On Wed, Jun 21, 2023 at 06:17:37PM +0200, David Hildenbrand wrote:
As documented, ram_block_discard_range() guarantees two things
a) Read 0 after discarding succeeded
b) Make postcopy work by triggering a fault on next access
And if we'd simply want to drop the FALLOC_FL_PUNCH_HOLE:
1) For hugetlb, only newer kernels support MADV_DONTNEED. So there is no way
to just discard in a private mapping here that works for kernels we still
care about.
2) free-page-reporting wants to read 0's when re-accessing discarded memory.
If there is still something there in the file, that won't work.
Ah right. The semantics is indeed slightly different..
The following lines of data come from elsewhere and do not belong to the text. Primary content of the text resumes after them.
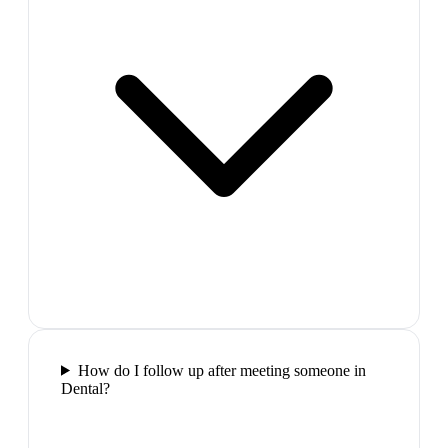
How do I follow up after meeting someone in
Dental?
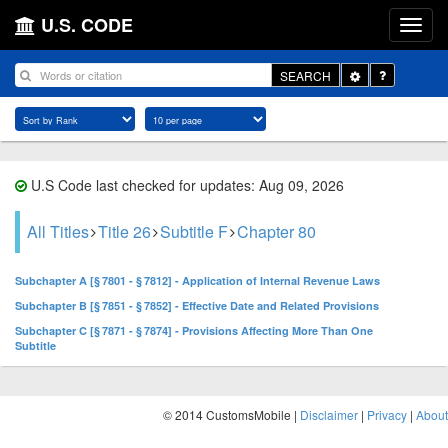
U.S. CODE
Toggle
SEARCH
Dropdown
U.S Code last checked for updates: Aug 09, 2026
All Titles
Title 26
Subtitle F
Chapter 80
Subchapter A [§ 7801 - § 7812] - Application of Internal Revenue Laws
Subchapter B [§ 7851 - § 7852] - Effective Date and Related Provisions
Subchapter C [§ 7871 - § 7874] - Provisions Affecting More Than One
Subtitle
© 2014 CustomsMobile |
Disclaimer
|
Privacy
|
About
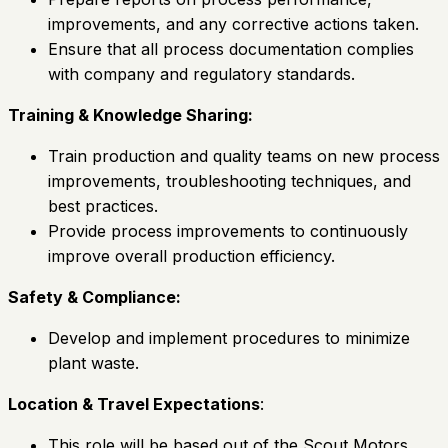
improvements, and any corrective actions taken.
Ensure that all process documentation complies
with company and regulatory standards.
Training & Knowledge Sharing:
Train production and quality teams on new process
improvements, troubleshooting techniques, and
best practices.
Provide process improvements to continuously
improve overall production efficiency.
Safety & Compliance:
Develop and implement procedures to minimize
plant waste.
Location & Travel Expectations
:
This role will be based out of the Scout Motors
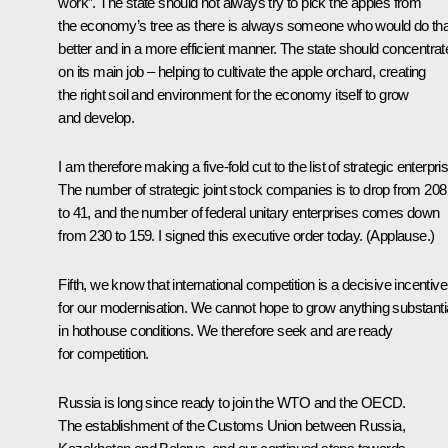
work”. The state should not always try to pick the apples from
the economy’s tree as there is always someone who would do tha
better and in a more efficient manner. The state should concentrat
on its main job – helping to cultivate the apple orchard, creating
the right soil and environment for the economy itself to grow
and develop.
I am therefore making a five-fold cut to the list of strategic enterpri
The number of strategic joint stock companies is to drop from 208
to 41, and the number of federal unitary enterprises comes down
from 230 to 159. I signed this executive order today. (
Applause
.)
Fifth, we know that international competition is a decisive incentive
for our modernisation. We cannot hope to grow anything substanti
in hothouse conditions. We therefore seek and are ready
for competition.
Russia is long since ready to join the WTO and the OECD.
The establishment of the Customs Union between Russia,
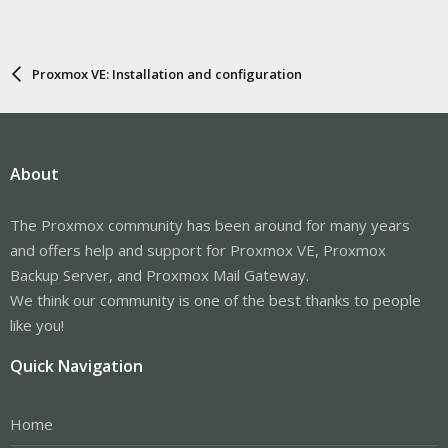
Proxmox VE: Installation and configuration
About
The Proxmox community has been around for many years
and offers help and support for Proxmox VE, Proxmox
Backup Server, and Proxmox Mail Gateway.
We think our community is one of the best thanks to people
like you!
Quick Navigation
Home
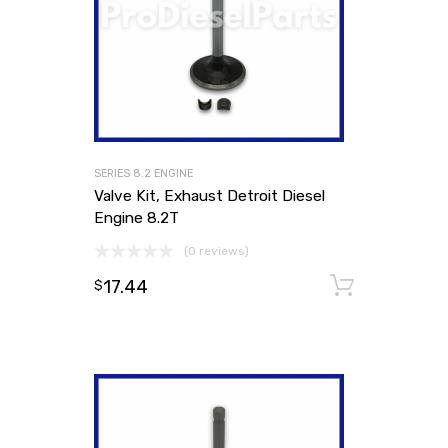
SERIES 8.2 ENGINE
Valve Kit, Exhaust Detroit Diesel
Engine 8.2T
(0 reviews)
17.44
Add to
$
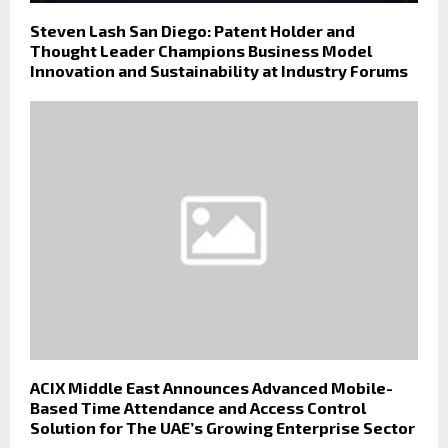
Steven Lash San Diego: Patent Holder and
Thought Leader Champions Business Model
Innovation and Sustainability at Industry Forums
ACIX Middle East Announces Advanced Mobile-
Based Time Attendance and Access Control
Solution for The UAE’s Growing Enterprise Sector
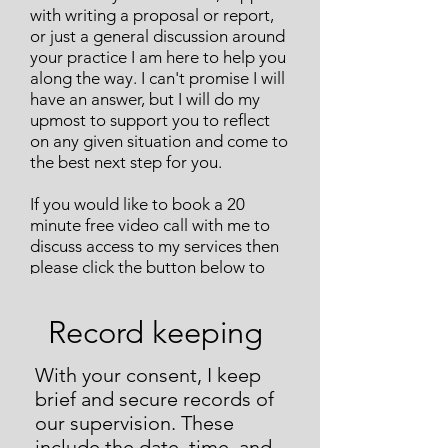
with writing a proposal or report,
or just a general discussion around
your practice I am here to help you
along the way. I can't promise I will
have an answer, but I will do my
upmost to support you to reflect
on any given situation and come to
the best next step for you.
If you would like to book a 20
minute free video call with me to
discuss access to my services then
please click the button below to
take you to a booking page.
Record keeping
With your consent, I keep
brief and secure records of
our supervision. These
include the date, time, and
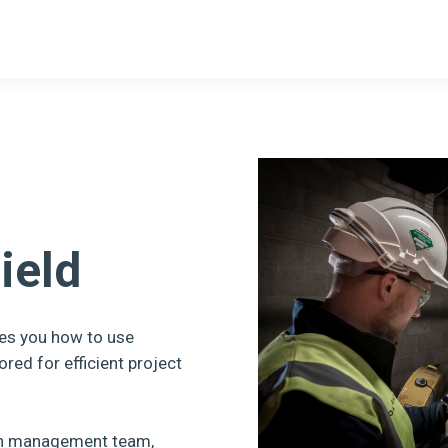
ield
es you how to use
ored for efficient project
ion management team,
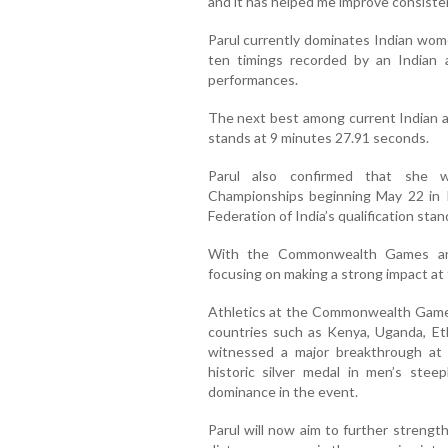
and it has helped me improve consistent
Parul currently dominates Indian wom
ten timings recorded by an Indian a
performances.
The next best among current Indian a
stands at 9 minutes 27.91 seconds.
Parul also confirmed that she w
Championships beginning May 22 in R
Federation of India’s qualification s
With the Commonwealth Games and
focusing on making a strong impact at t
Athletics at the Commonwealth Games 
countries such as Kenya, Uganda, Eth
witnessed a major breakthrough a
historic silver medal in men’s stee
dominance in the event.
Parul will now aim to further strengt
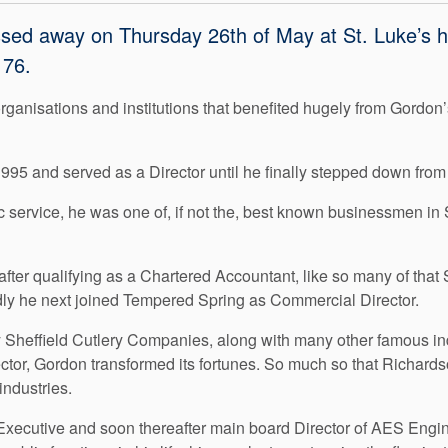
ed away on Thursday 26th of May at St. Luke’s hos
 76.
rganisations and institutions that benefited hugely from Gordon
5 and served as a Director until he finally stepped down from
 service, he was one of, if not the, best known businessmen in 
ter qualifying as a Chartered Accountant, like so many of that 
apidly he next joined Tempered Spring as Commercial Director.
 Sheffield Cutlery Companies, along with many other famous indu
tor, Gordon transformed its fortunes. So much so that Richards
industries.
xecutive and soon thereafter main board Director of AES Engin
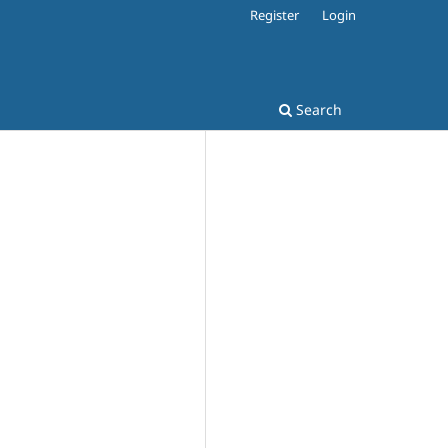
Register
Login
Search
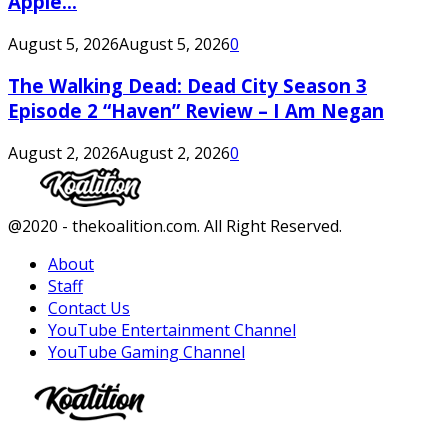
Apple...
August 5, 2026
August 5, 2026
0
The Walking Dead: Dead City Season 3
Episode 2 “Haven” Review – I Am Negan
August 2, 2026
August 2, 2026
0
Facebook
Twitter
Instagram
Youtube
@2020 - thekoalition.com. All Right Reserved.
About
Staff
Contact Us
YouTube Entertainment Channel
YouTube Gaming Channel
Facebook
Twitter
Instagram
Youtube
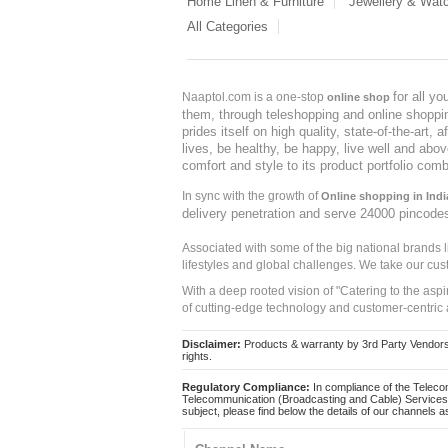
Home Linen & Furniture
Jewellery & Wat
All Categories
for all y
Naaptol.com is a one-stop
online shop
them, through teleshopping and online shopping
prides itself on high quality, state-of-the-art
lives, be healthy, be happy, live well and abo
comfort and style to its product portfolio comb
In sync with the growth of
Online shopping in Indi
delivery penetration and serve 24000 pincode
Associated with some of the big national brands
lifestyles and global challenges. We take our cus
With a deep rooted vision of "Catering to the asp
of cutting-edge technology and customer-centric 
Disclaimer:
Products & warranty by 3rd Party Vendors. 
rights.
Regulatory Compliance:
In compliance of the Teleco
Telecommunication (Broadcasting and Cable) Services 
subject, please find below the details of our channels as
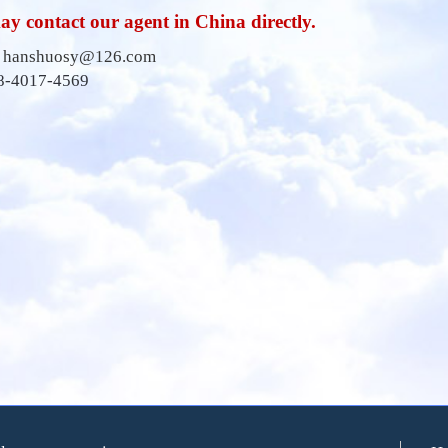
y contact our agent in China directly.
:
hanshuosy@126.com
38-4017-4569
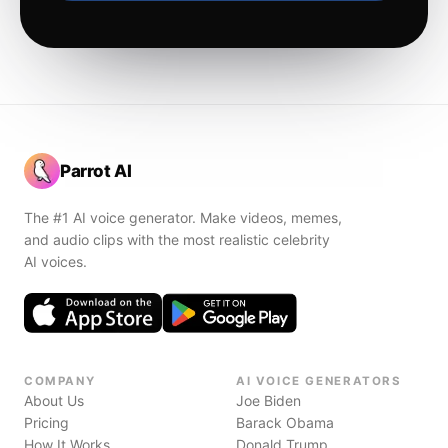
Parrot AI
The #1 AI voice generator. Make videos, memes,
and audio clips with the most realistic celebrity
AI voices.
COMPANY
AI VOICE GENERATORS
About Us
Joe Biden
Pricing
Barack Obama
How It Works
Donald Trump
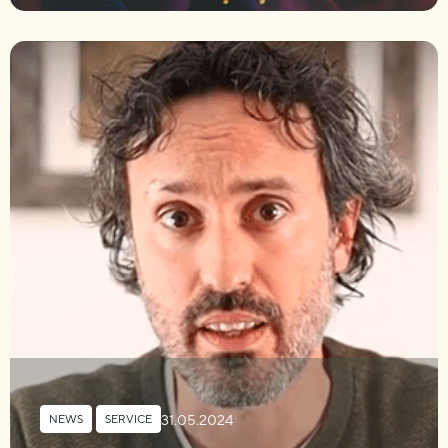
31.05.2024
NEWS
,
SERVICE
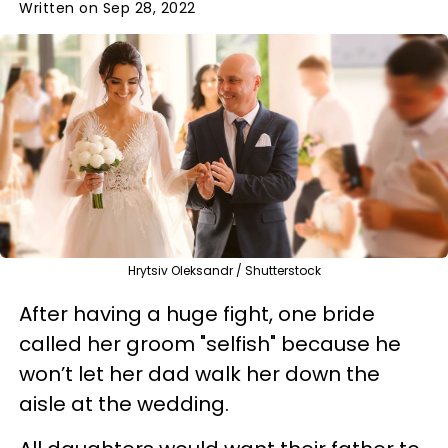
Written on Sep 28, 2022
Hrytsiv Oleksandr / Shutterstock
After having a huge fight, one bride
called her groom "selfish" because he
won’t let her dad walk her down the
aisle at the wedding.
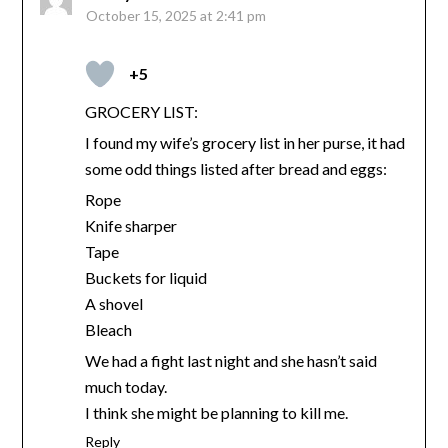
October 15, 2025 at 2:41 pm
+5
GROCERY LIST:
I found my wife’s grocery list in her purse, it had
some odd things listed after bread and eggs:
Rope
Knife sharper
Tape
Buckets for liquid
A shovel
Bleach
We had a fight last night and she hasn’t said
much today.
I think she might be planning to kill me.
Reply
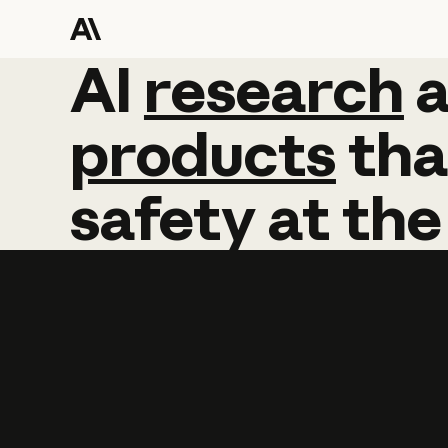
AI
AI
research
research
products
tha
safety
at
the
Learn more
IMHO, ideally here we need a zero page installed as private, ignoring the
page cache underneath, freeing any possible private page. But I just don't
know how to do that easily with current default mm infrastructures, or
free-page-reporting over private mem seems just won't really work at all,
it seems to me.
Maybe.. UFFDIO_ZEROPAGE would work? We need uffd registered by default, but
that's slightly tricky.
3) Regarding postcopy on MAP_PRIVATE shmem, I am not sure if it will
actually do what you want if the pagecache holds a page. Maybe it works, but
I am not so sure. Needs investigation.
For MINOR I think it will. I actually already implemented some of that (I
think, all of that is required) in the HGM qemu rfc series, and smoked it a
bit without any known issue yet with the HGM kernel.
IIUC we can work on MINOR support without HGM; I can separate it out. It's
really a matter of whether it'll be worthwhile the effort and time.